Wednesday, April 4, 2012

Expanded Project Proposal - Emerson and Whitman

After some further thought, and the conclusion that the scope of my initial proposal was too all encompassing, I have settled on the following topic for my expanded project proposal (all commentary is welcome!). I would like to focus on Ralph Waldo Emerson’s influence on Whitman and the themes of his poetry. Whitman has stated: “I was simmering, simmering, simmering, Emerson brought me to a boil.” Key questions for my project include: How aware of Emerson was Whitman and what specific writings of Emerson’s brought Whitman to a “boil”? What themes from Emerson’s key essays and speeches (Nature, The American Scholar, The Poet, others TBD) can we see reflected in the segments of Whitman’s poetry and prose that we have read?

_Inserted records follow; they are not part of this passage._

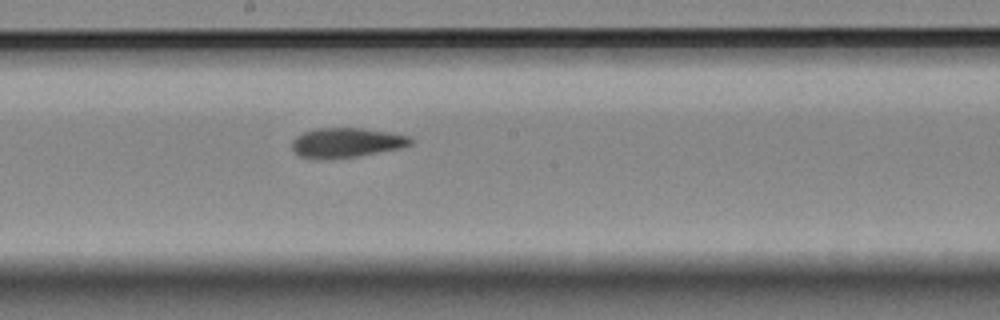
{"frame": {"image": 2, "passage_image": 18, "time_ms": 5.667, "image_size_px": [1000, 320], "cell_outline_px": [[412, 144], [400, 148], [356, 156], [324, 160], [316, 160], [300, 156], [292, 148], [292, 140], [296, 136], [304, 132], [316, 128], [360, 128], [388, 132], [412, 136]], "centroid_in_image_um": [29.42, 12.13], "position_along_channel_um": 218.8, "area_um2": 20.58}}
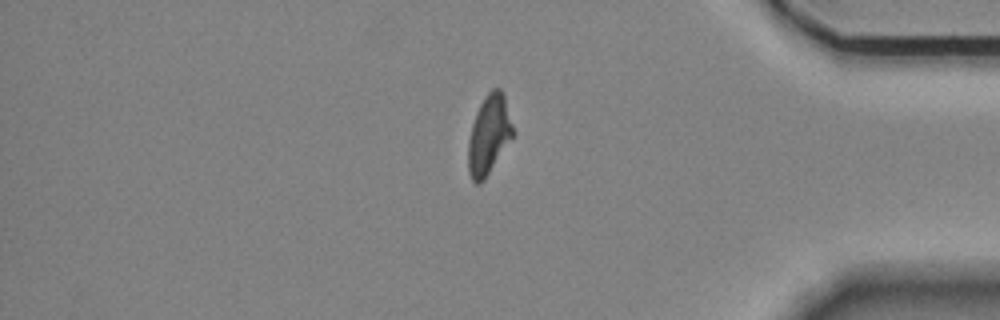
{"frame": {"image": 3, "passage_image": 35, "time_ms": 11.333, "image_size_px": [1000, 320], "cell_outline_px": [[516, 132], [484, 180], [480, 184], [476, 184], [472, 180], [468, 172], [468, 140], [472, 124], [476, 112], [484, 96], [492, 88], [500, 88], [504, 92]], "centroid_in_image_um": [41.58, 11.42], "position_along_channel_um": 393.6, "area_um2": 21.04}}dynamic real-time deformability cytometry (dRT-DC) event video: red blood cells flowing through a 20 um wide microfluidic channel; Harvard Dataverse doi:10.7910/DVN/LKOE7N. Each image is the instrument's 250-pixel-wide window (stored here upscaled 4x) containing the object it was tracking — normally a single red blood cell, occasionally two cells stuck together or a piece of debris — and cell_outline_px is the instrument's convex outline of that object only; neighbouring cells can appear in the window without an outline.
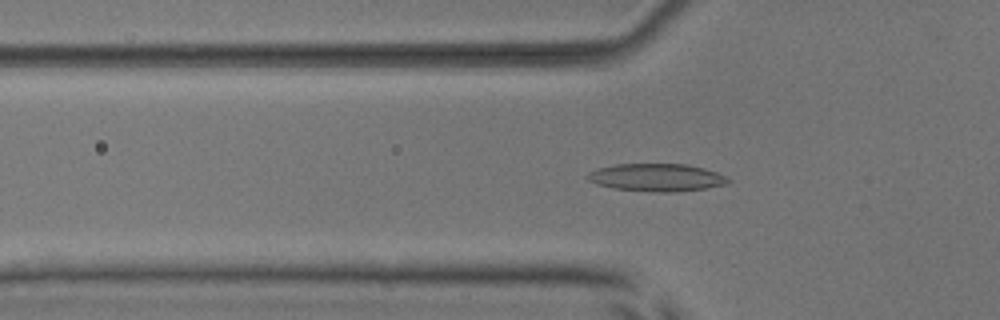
{"species": "common noctule bat (a hibernating species)", "species_latin": "Nyctalus noctula", "temperature_condition": "room temperature", "stored_images_in_passage": 37, "camera_frame_rate_fps": 3000, "um_per_image_px": 0.085, "animal": {"sex": "male", "body_mass_g": 17.9, "forearm_length_mm": 54.2}, "frame": {"image": 1, "passage_image": 2, "time_ms": 0.333, "image_size_px": [1000, 320], "cell_outline_px": [[732, 180], [724, 184], [704, 188], [676, 192], [656, 192], [612, 188], [596, 184], [588, 180], [588, 172], [596, 168], [616, 164], [688, 164], [704, 168], [716, 172]], "centroid_in_image_um": [55.78, 15.08], "position_along_channel_um": 70.0, "area_um2": 22.6}}
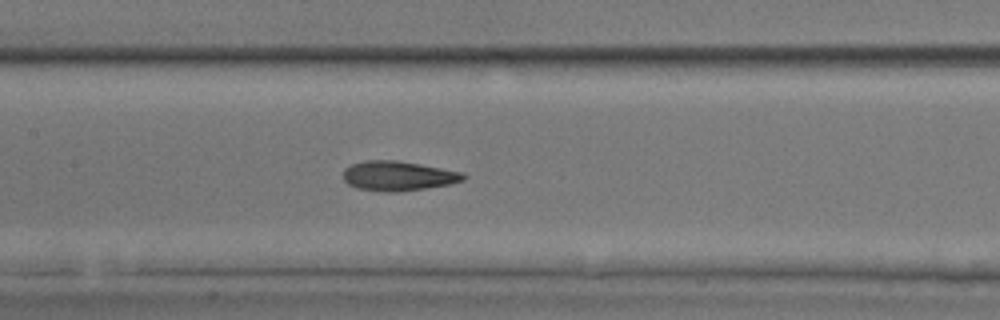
{"frame": {"image": 2, "passage_image": 10, "time_ms": 3.0, "image_size_px": [1000, 320], "cell_outline_px": [[468, 176], [464, 180], [452, 184], [400, 192], [384, 192], [360, 188], [348, 184], [344, 180], [344, 168], [352, 164], [364, 160], [396, 160], [420, 164], [464, 172]], "centroid_in_image_um": [33.89, 14.95], "position_along_channel_um": 173.5, "area_um2": 20.92}}
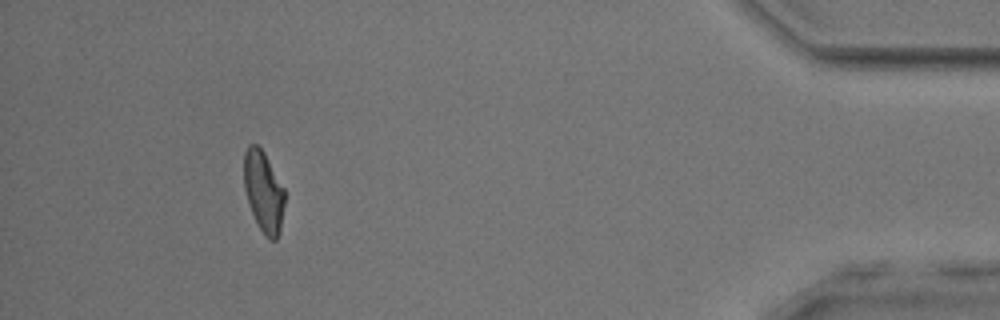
{"frame": {"image": 3, "passage_image": 33, "time_ms": 10.667, "image_size_px": [1000, 320], "cell_outline_px": [[284, 204], [280, 228], [276, 240], [268, 240], [256, 224], [244, 188], [244, 152], [248, 144], [256, 144], [264, 152], [284, 188]], "centroid_in_image_um": [22.39, 16.28], "position_along_channel_um": 412.8, "area_um2": 19.13}, "authors_computed_cell_mechanics": {"area_um2": 20.23, "velocity_mm_per_s": 3.8969, "shape_relaxation_time_tau1_ms": 3.8295, "shape_relaxation_time_tau2_ms": 2.116, "deformation_change_tau1": 0.1625, "deformation_change_tau2": 0.1019}}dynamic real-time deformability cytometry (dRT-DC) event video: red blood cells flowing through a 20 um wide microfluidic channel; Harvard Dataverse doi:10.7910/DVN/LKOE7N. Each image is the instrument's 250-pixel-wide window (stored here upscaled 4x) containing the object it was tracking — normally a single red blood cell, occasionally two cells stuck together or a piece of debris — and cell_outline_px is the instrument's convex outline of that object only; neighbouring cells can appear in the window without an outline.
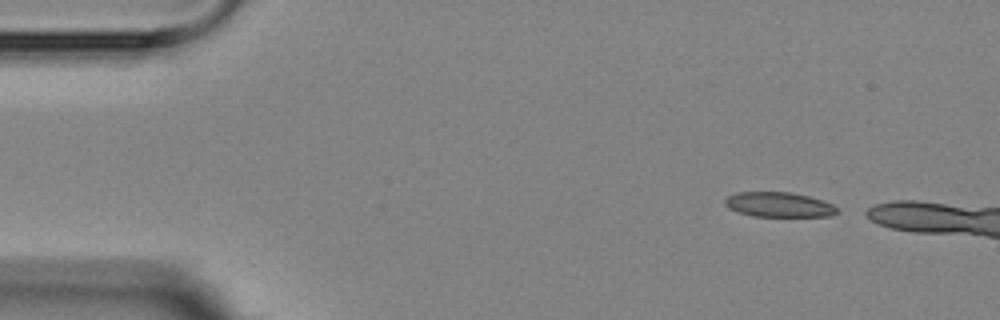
{"species": "Egyptian fruit bat (a non-hibernating species)", "species_latin": "Rousettus aegyptiacus", "temperature_condition": "room temperature", "stored_images_in_passage": 4, "camera_frame_rate_fps": 3000, "um_per_image_px": 0.085, "animal": {"sex": "female"}, "frame": {"image": 1, "passage_image": 1, "time_ms": 0.0, "image_size_px": [1000, 320], "cell_outline_px": [[840, 212], [828, 216], [752, 216], [736, 212], [728, 208], [724, 204], [724, 200], [728, 196], [736, 192], [792, 192], [824, 200], [840, 208]], "centroid_in_image_um": [66.21, 17.39], "position_along_channel_um": 18.8, "area_um2": 16.47}}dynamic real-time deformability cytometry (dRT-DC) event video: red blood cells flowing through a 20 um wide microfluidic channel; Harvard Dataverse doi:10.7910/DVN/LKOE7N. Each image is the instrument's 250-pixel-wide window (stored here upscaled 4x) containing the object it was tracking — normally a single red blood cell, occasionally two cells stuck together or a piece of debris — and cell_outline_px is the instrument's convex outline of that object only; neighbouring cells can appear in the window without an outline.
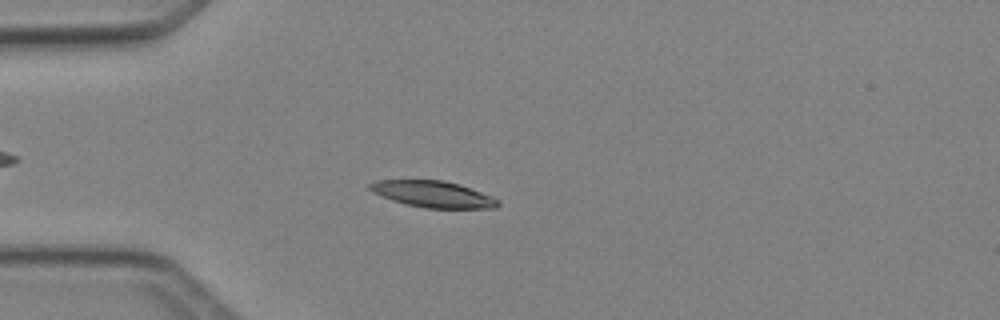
{"species": "Egyptian fruit bat (a non-hibernating species)", "species_latin": "Rousettus aegyptiacus", "temperature_condition": "cold", "stored_images_in_passage": 4, "camera_frame_rate_fps": 3000, "um_per_image_px": 0.085, "animal": {"sex": "female"}, "frame": {"image": 1, "passage_image": 3, "time_ms": 2.333, "image_size_px": [1000, 320], "cell_outline_px": [[500, 204], [496, 208], [424, 208], [404, 204], [392, 200], [372, 192], [368, 188], [368, 184], [376, 180], [444, 180], [460, 184], [492, 196], [500, 200]], "centroid_in_image_um": [36.81, 16.5], "position_along_channel_um": 48.2, "area_um2": 19.88}}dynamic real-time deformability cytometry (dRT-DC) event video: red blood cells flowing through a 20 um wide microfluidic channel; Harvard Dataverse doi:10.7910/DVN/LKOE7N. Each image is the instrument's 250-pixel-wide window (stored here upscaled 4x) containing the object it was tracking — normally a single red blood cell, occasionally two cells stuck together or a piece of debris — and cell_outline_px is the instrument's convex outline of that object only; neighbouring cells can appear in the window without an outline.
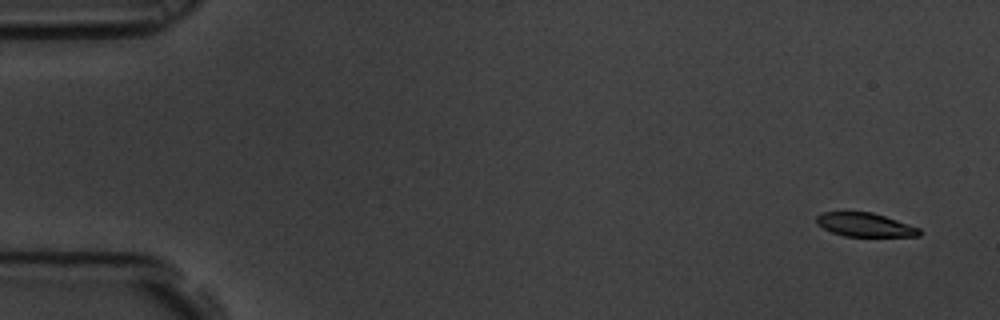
{"species": "common noctule bat (a hibernating species)", "species_latin": "Nyctalus noctula", "temperature_condition": "room temperature", "stored_images_in_passage": 58, "camera_frame_rate_fps": 3000, "um_per_image_px": 0.085, "animal": {"sex": "male", "body_mass_g": 19.5, "forearm_length_mm": 54.6}, "frame": {"image": 1, "passage_image": 1, "time_ms": 0.0, "image_size_px": [1000, 320], "cell_outline_px": [[920, 236], [844, 236], [832, 232], [816, 224], [816, 216], [820, 212], [872, 212], [920, 228]], "centroid_in_image_um": [73.48, 19.1], "position_along_channel_um": 11.5, "area_um2": 14.1}}
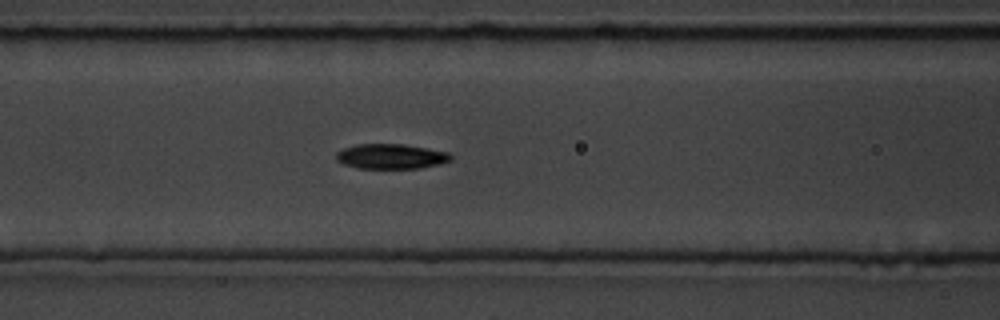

What key differences do I see between the two writers (thematic or otherwise)? In addition, I would also like to spend some time looking into Whitman and Emerson’s direct interactions and relationship following the initial publication of Leaves of Grass in 1855. My rationale for pursuing this topic is twofold. Firstly, I am interested in the various influences that contributed to the style and themes of Whitman’s poetry. Secondly, I have not read any Emerson (or any other of the Transcendentalists) and would like to use this project as an excuse to do so. In terms of the evidence of my learning, I would propose using a presentation style format that outlines some of the basic background to the questions I propose above and, more importantly, takes specific quotations from Whitman’s writings and ties them to specific quotations of Emerson’s writings in an effort to best illuminate overlapping themes by the two writers. This project will require me to read and analyze several of Emerson’s key works and to conduct research on Whitman’s literary and personal interactions with Emerson. The final presentation will allow me to outline a number of the key themes of Whitman’s poetry that we have discussed this semester and compare and contrast these themes to the writings of one of the most respected intellectual minds of Whitman’s time.

Wednesday, March 28, 2012

Peter Doyle

Peter Doyle was Whitman’s long-time friend and companion whom Whitman met while riding on a Washington horsecar after work in 1865. Doyle, an Irish American immigrant, was working in Washington as a conductor following his time in the confederate army where he had participated in some of the bloodiest battles in American history. While Whitman and Doyle were polar opposites, both in terms of their physical appearance as well as their backgrounds (intellectually and politically), they were immediately drawn to one another and would spend the greater part of their lives together until Whitman’s death, although the two never actually lived with one another. The difference in their appearance is striking – Whitman, 45 in 1865, was tall, paunchy and graying significantly by the time he met the boyish 21 year old Doyle who stood at a mere five-foot eight and had smallish features to boot (the two portraits of Whitman and Doyle are reminiscent of a child sitting on Santa’s lap). Doyle likely appealed to Whitman’s continued sense of himself as a working man and one of the “roughs,” despite his increasingly well known literary status. Doyle would be a source of inspiration for Whitman for some of the later Calamus poems. In addition, Doyle presence at Ford’s theater the night of Lincoln’s assassination makes him a likely source for some of the specifics of the event that Whitman outlines in his poetry as well as in Specimen Days. The use of fixed rhyme in meter in O Captain! My Captain! may have also been inspired by Doyle who was a lover of limericks given his Irish background.